Bola.com, Jakarta - Kementerian Keuangan melaporkan total utang pemerintah pusat hingga akhir Juni 2025 mencapai Rp9.138,05 triliun. Angka ini menurun dibandingkan posisi bulan sebelumnya, yakni Rp9.177,48 triliun per Mei 2025.
Direktur Jenderal Pengelolaan Pembiayaan dan Risiko (DJPPR) Kemenkeu, Suminto, menjelaskan bahwa posisi utang tersebut setara 39,86 persen terhadap produk domestik bruto (PDB).
Menurutnya, rasio itu masih berada dalam batas aman dan jauh di bawah level banyak negara lain di kawasan.
"Rasio utang terhadap PDB kita per akhir Juni 2025 tercatat 39,86 persen. Angka ini tergolong moderat bila dibandingkan dengan negara-negara selevel, termasuk Malaysia, Thailand, maupun India," ujar Suminto dalam kegiatan Media Gathering APBN 2026 di Bogor, Jumat (10-10-2025).
Ia memerinci, rasio utang Indonesia jauh lebih rendah dibandingkan Malaysia yang mencapai 61,9 persen, Thailand 62,8 persen, dan India 84,3 persen terhadap PDB.
Komposisi Utang
Dari total utang tersebut, sebagian besar masih berasal dari surat berharga negara (SBN) senilai Rp7.980,87 triliun, sedangkan pinjaman pemerintah tercatat sebesar Rp1.157,18 triliun.
Untuk kategori pinjaman, terdiri atas pinjaman luar negeri sebesar Rp1.108,17 triliun, naik tipis dari posisi Mei 2025 senilai Rp1.099,25 triliun. Sementara pinjaman dalam negeri meningkat menjadi Rp49 triliun, dari sebelumnya Rp48,7 triliun.
Sebaliknya, porsi SBN justru mengalami penurunan dibanding bulan sebelumnya. Pada Mei 2025, nilai SBN tercatat Rp8.029,53 triliun, kini turun menjadi Rp7.980,87 triliun.
Per Juni total utang pemerintah sebesar Rp9.138 triliun, terdiri dari pinjaman Rp1.157 triliun dan SBN Rp7.980,87 triliun," jelas Suminto.
Berdasarkan denominasi, SBN berbasis rupiah tetap mendominasi dengan nilai Rp6.484,12 triliun, meski menurun dari Rp6.524,44 triliun pada bulan sebelumnya.
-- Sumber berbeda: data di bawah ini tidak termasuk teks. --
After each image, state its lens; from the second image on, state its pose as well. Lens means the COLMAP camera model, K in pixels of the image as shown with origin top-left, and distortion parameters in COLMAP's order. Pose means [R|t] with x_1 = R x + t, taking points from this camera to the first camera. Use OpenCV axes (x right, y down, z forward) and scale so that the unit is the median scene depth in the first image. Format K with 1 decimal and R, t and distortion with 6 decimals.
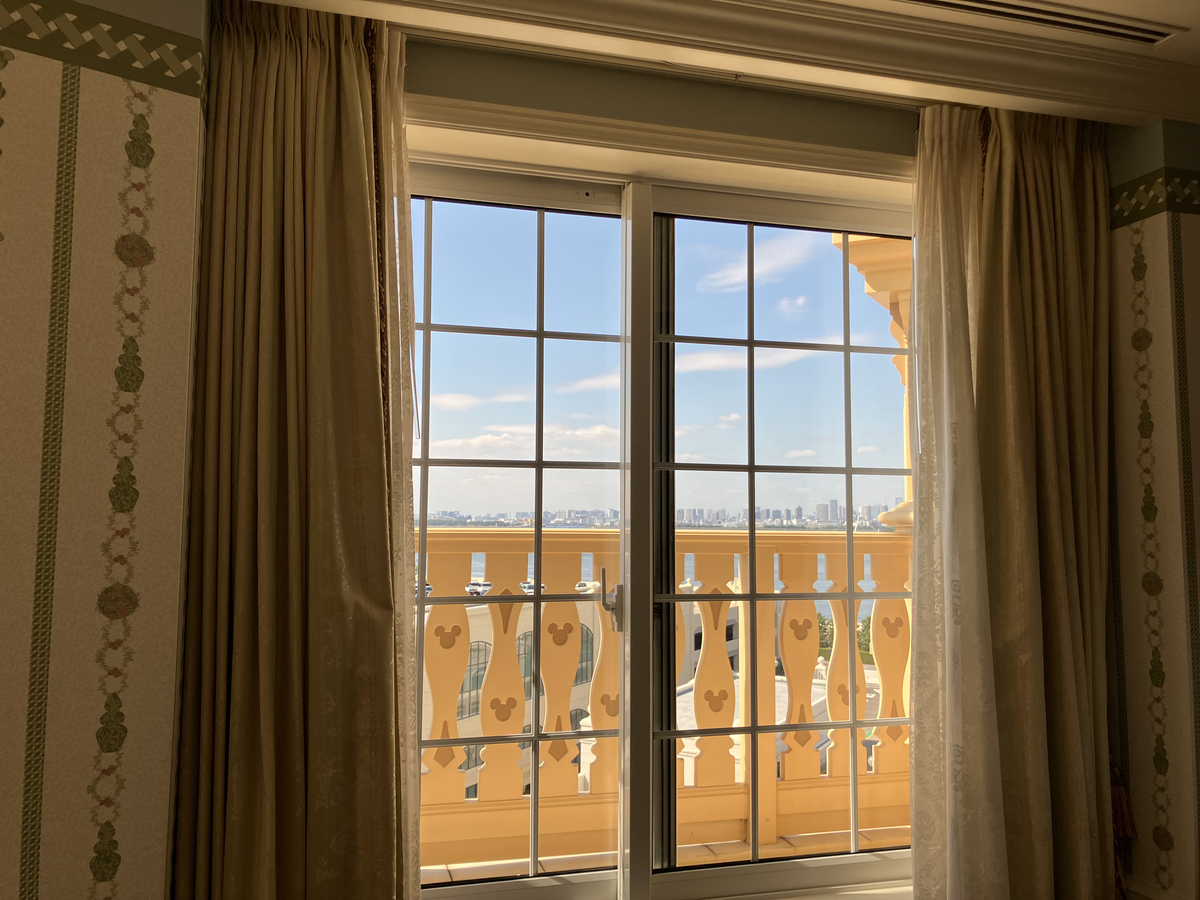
lens RADIAL K [[976.7, 0, 601.3], [0, 976.7, 449.7], [0, 0, 1]] dist [0.008822, -0.000752]
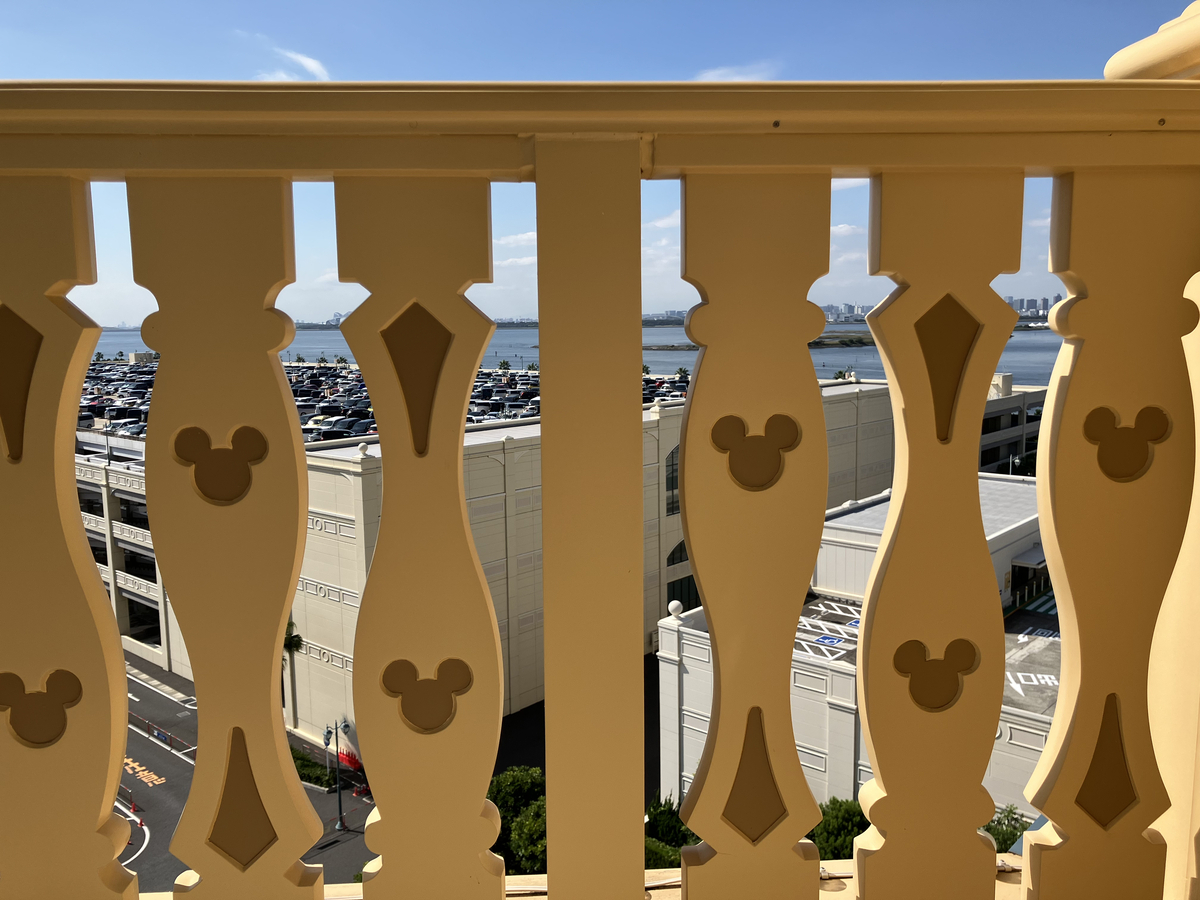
lens RADIAL K [[976.7, 0, 604.1], [0, 976.7, 448.5], [0, 0, 1]] dist [0.008822, -0.000752]
pose [[0.972778, 0.006673, -0.231643, 0.222793], [0.040236, 0.979540, 0.197185, 0.124944], [0.228220, -0.201138, 0.952607, 0.718568]]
Sementara SBN dalam mata uang asing (valas) tercatat Rp1.496,75 triliun, juga sedikit turun dari Rp1.505,09 triliun.
Laporan Utang Dirilis Setiap Kuartal
Suminto juga menyampaikan bahwa mulai tahun ini, Kementerian Keuangan akan melaporkan posisi utang secara triwulanan, bukan lagi bulanan seperti sebelumnya.
Langkah ini dilakukan untuk meningkatkan kredibilitas data utang negar, karena penyusunannya akan mengacu pada angka PDB aktual yang dirilis Badan Pusat Statistik (BPS) setiap tiga bulan.
"Tujuannya agar data utang dan rasio terhadap PDB lebih kredibel dan berbasis realisasi, bukan asumsi. Jadi, mulai tahun ini, debt to GDP ratio akan diumumkan setiap tiga bulan," ucapnya.